Every line of the listing below should be written out exactly, minus its pictures.
* * * * * * *
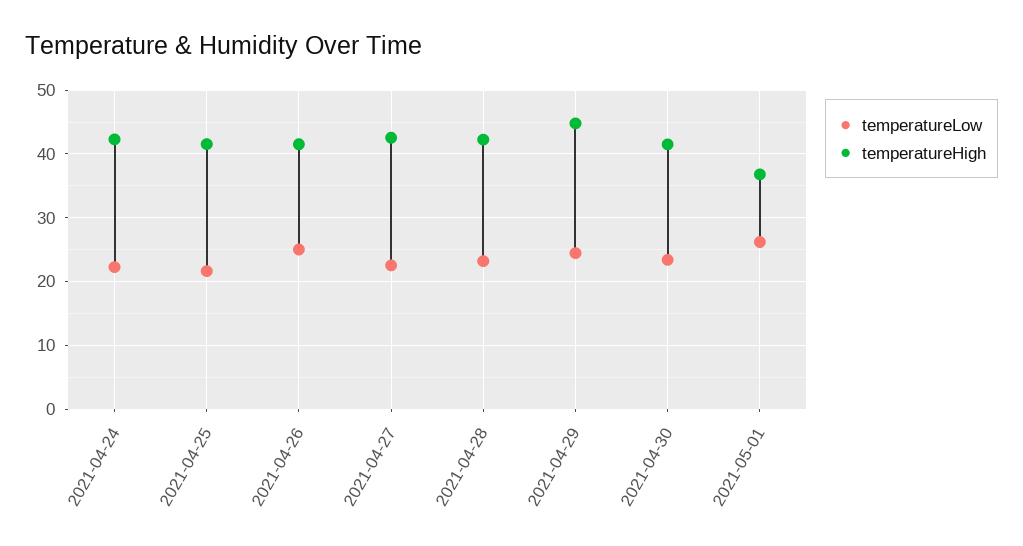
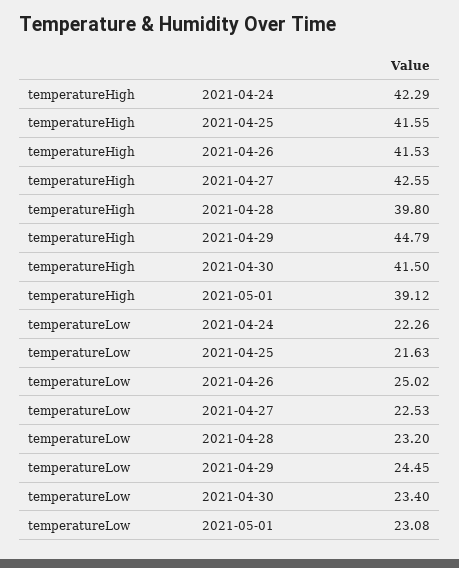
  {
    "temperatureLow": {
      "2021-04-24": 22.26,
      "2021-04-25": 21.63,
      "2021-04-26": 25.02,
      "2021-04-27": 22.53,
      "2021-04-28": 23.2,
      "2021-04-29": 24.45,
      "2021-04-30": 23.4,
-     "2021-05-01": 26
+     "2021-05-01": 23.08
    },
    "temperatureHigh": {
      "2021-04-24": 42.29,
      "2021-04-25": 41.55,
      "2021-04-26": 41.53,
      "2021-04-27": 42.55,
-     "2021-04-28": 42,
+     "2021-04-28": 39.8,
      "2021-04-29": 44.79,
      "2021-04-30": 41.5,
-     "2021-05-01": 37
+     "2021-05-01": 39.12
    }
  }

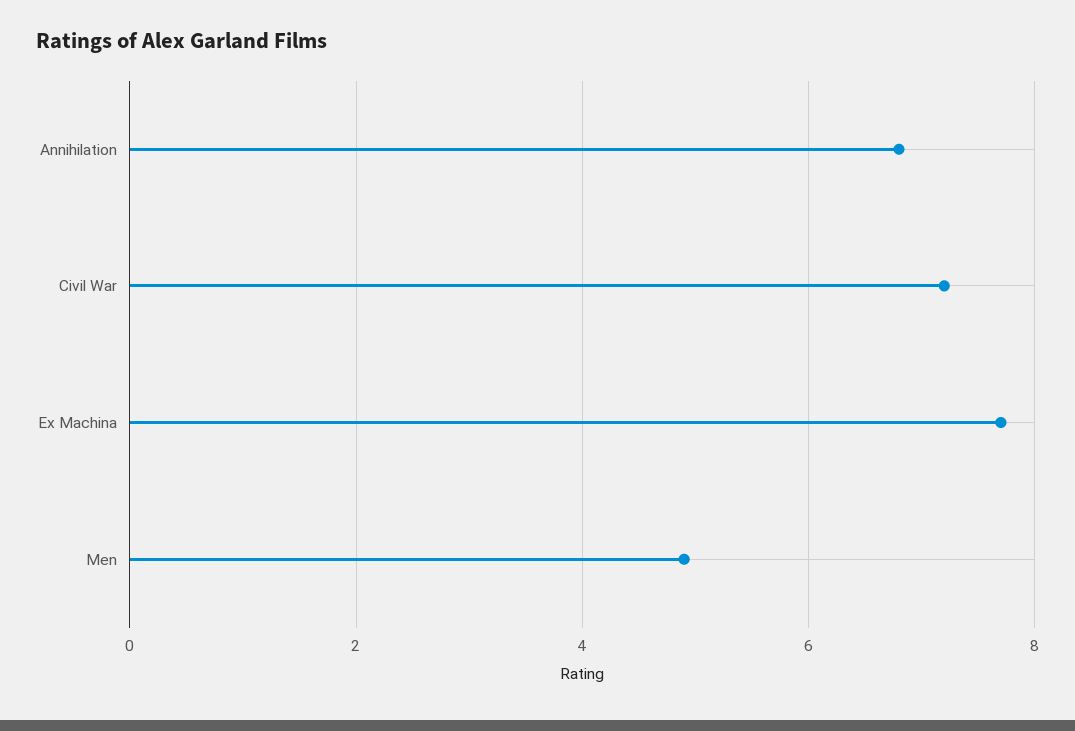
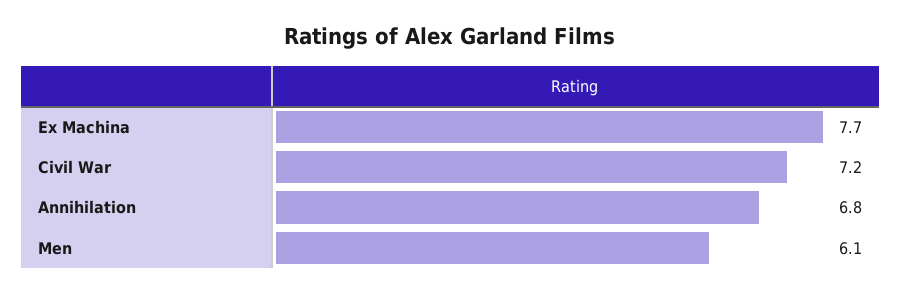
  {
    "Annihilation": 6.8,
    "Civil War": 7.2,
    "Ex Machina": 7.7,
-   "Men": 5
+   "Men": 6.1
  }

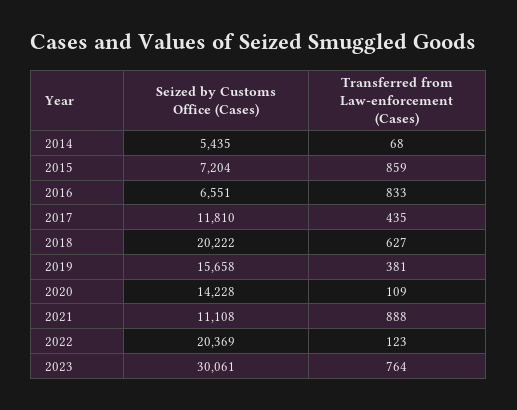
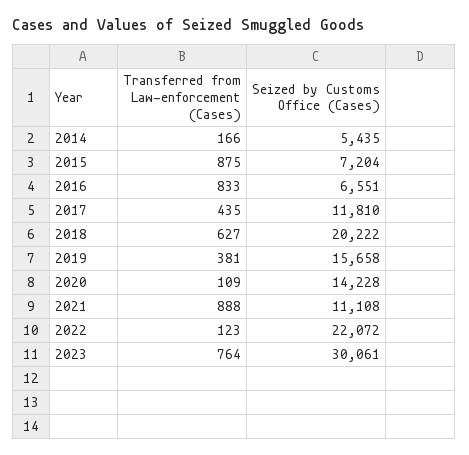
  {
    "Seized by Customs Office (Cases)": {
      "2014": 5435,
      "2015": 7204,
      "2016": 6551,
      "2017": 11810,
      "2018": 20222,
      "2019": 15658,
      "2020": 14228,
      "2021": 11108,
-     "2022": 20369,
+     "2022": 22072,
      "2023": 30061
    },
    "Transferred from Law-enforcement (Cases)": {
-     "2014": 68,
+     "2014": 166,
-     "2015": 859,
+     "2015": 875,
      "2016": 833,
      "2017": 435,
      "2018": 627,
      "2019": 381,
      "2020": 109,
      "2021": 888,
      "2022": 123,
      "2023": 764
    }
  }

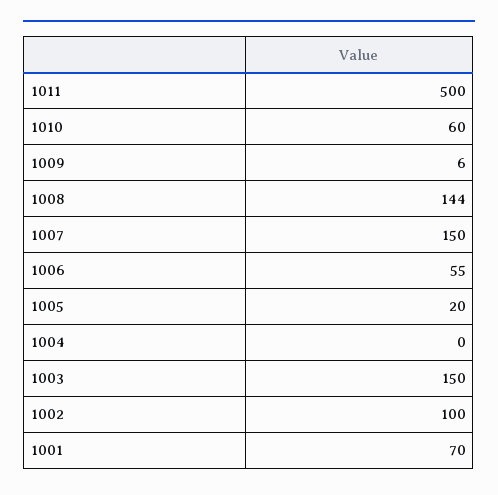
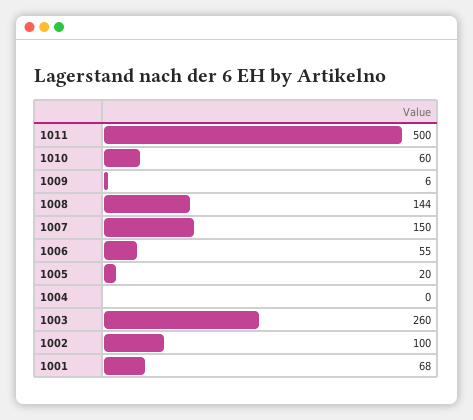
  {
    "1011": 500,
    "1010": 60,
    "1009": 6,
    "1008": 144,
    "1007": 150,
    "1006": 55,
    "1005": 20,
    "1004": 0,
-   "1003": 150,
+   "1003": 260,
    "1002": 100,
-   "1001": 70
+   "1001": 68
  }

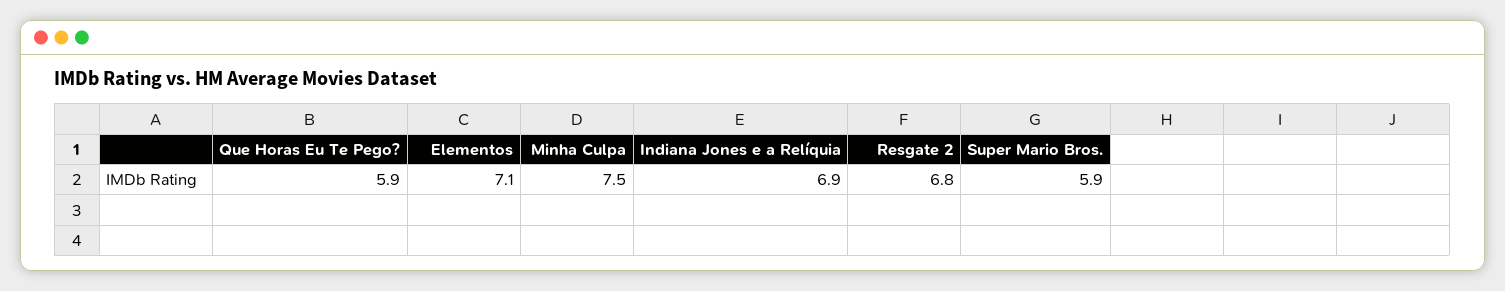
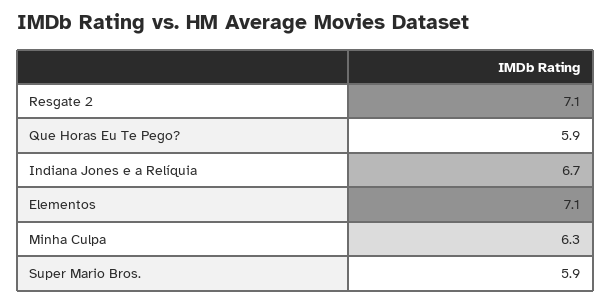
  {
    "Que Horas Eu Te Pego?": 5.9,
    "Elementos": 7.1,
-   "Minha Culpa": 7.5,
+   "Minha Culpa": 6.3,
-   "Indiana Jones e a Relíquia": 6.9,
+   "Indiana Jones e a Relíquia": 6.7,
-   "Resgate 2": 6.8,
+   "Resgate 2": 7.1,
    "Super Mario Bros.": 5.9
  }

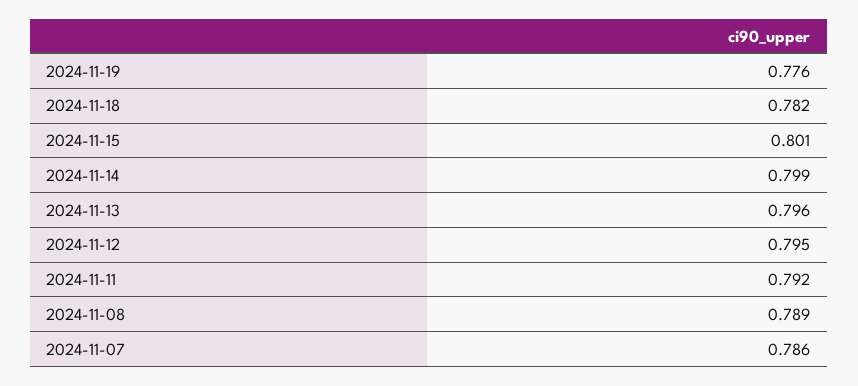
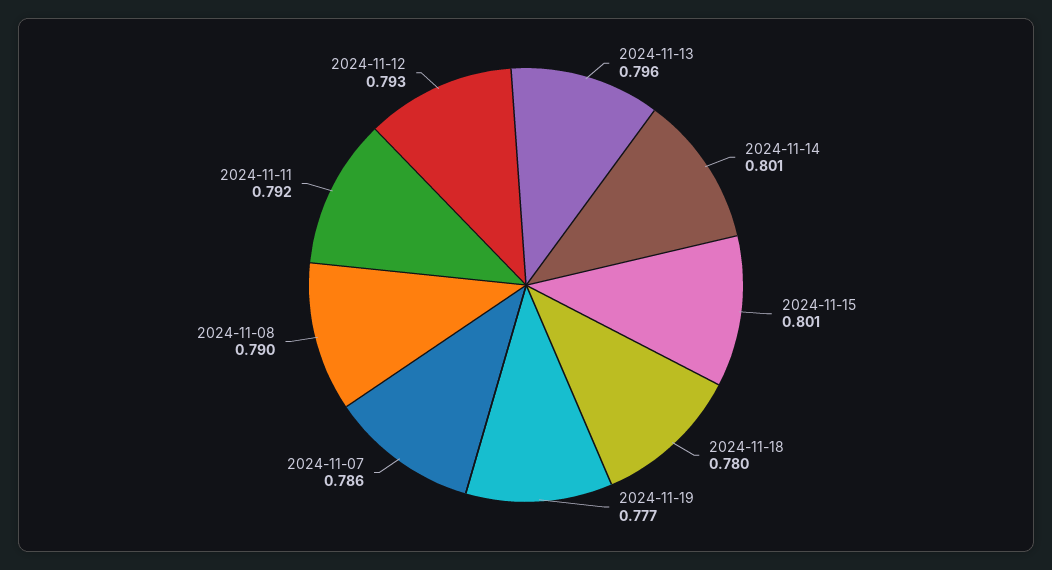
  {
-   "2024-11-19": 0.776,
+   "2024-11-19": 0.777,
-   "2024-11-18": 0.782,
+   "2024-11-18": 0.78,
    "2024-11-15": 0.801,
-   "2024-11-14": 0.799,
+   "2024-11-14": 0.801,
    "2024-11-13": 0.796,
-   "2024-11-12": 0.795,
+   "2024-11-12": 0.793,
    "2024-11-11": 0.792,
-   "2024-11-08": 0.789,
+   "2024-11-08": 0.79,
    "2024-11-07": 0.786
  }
* * * * * * *
| ANSWER TO THIS EXERCISE |
  {
    "temperatureLow": {
      "2021-04-24": 22.26,
      "2021-04-25": 21.63,
      "2021-04-26": 25.02,
      "2021-04-27": 22.53,
      "2021-04-28": 23.2,
      "2021-04-29": 24.45,
      "2021-04-30": 23.4,
-     "2021-05-01": 26
+     "2021-05-01": 23.08
    },
    "temperatureHigh": {
      "2021-04-24": 42.29,
      "2021-04-25": 41.55,
      "2021-04-26": 41.53,
      "2021-04-27": 42.55,
-     "2021-04-28": 42,
+     "2021-04-28": 39.8,
      "2021-04-29": 44.79,
      "2021-04-30": 41.5,
-     "2021-05-01": 37
+     "2021-05-01": 39.12
    }
  }

  {
    "Annihilation": 6.8,
    "Civil War": 7.2,
    "Ex Machina": 7.7,
-   "Men": 5
+   "Men": 6.1
  }

  {
    "Seized by Customs Office (Cases)": {
      "2014": 5435,
      "2015": 7204,
      "2016": 6551,
      "2017": 11810,
      "2018": 20222,
      "2019": 15658,
      "2020": 14228,
      "2021": 11108,
-     "2022": 20369,
+     "2022": 22072,
      "2023": 30061
    },
    "Transferred from Law-enforcement (Cases)": {
-     "2014": 68,
+     "2014": 166,
-     "2015": 859,
+     "2015": 875,
      "2016": 833,
      "2017": 435,
      "2018": 627,
      "2019": 381,
      "2020": 109,
      "2021": 888,
      "2022": 123,
      "2023": 764
    }
  }

  {
    "1011": 500,
    "1010": 60,
    "1009": 6,
    "1008": 144,
    "1007": 150,
    "1006": 55,
    "1005": 20,
    "1004": 0,
-   "1003": 150,
+   "1003": 260,
    "1002": 100,
-   "1001": 70
+   "1001": 68
  }

  {
    "Que Horas Eu Te Pego?": 5.9,
    "Elementos": 7.1,
-   "Minha Culpa": 7.5,
+   "Minha Culpa": 6.3,
-   "Indiana Jones e a Relíquia": 6.9,
+   "Indiana Jones e a Relíquia": 6.7,
-   "Resgate 2": 6.8,
+   "Resgate 2": 7.1,
    "Super Mario Bros.": 5.9
  }

  {
-   "2024-11-19": 0.776,
+   "2024-11-19": 0.777,
-   "2024-11-18": 0.782,
+   "2024-11-18": 0.78,
    "2024-11-15": 0.801,
-   "2024-11-14": 0.799,
+   "2024-11-14": 0.801,
    "2024-11-13": 0.796,
-   "2024-11-12": 0.795,
+   "2024-11-12": 0.793,
    "2024-11-11": 0.792,
-   "2024-11-08": 0.789,
+   "2024-11-08": 0.79,
    "2024-11-07": 0.786
  }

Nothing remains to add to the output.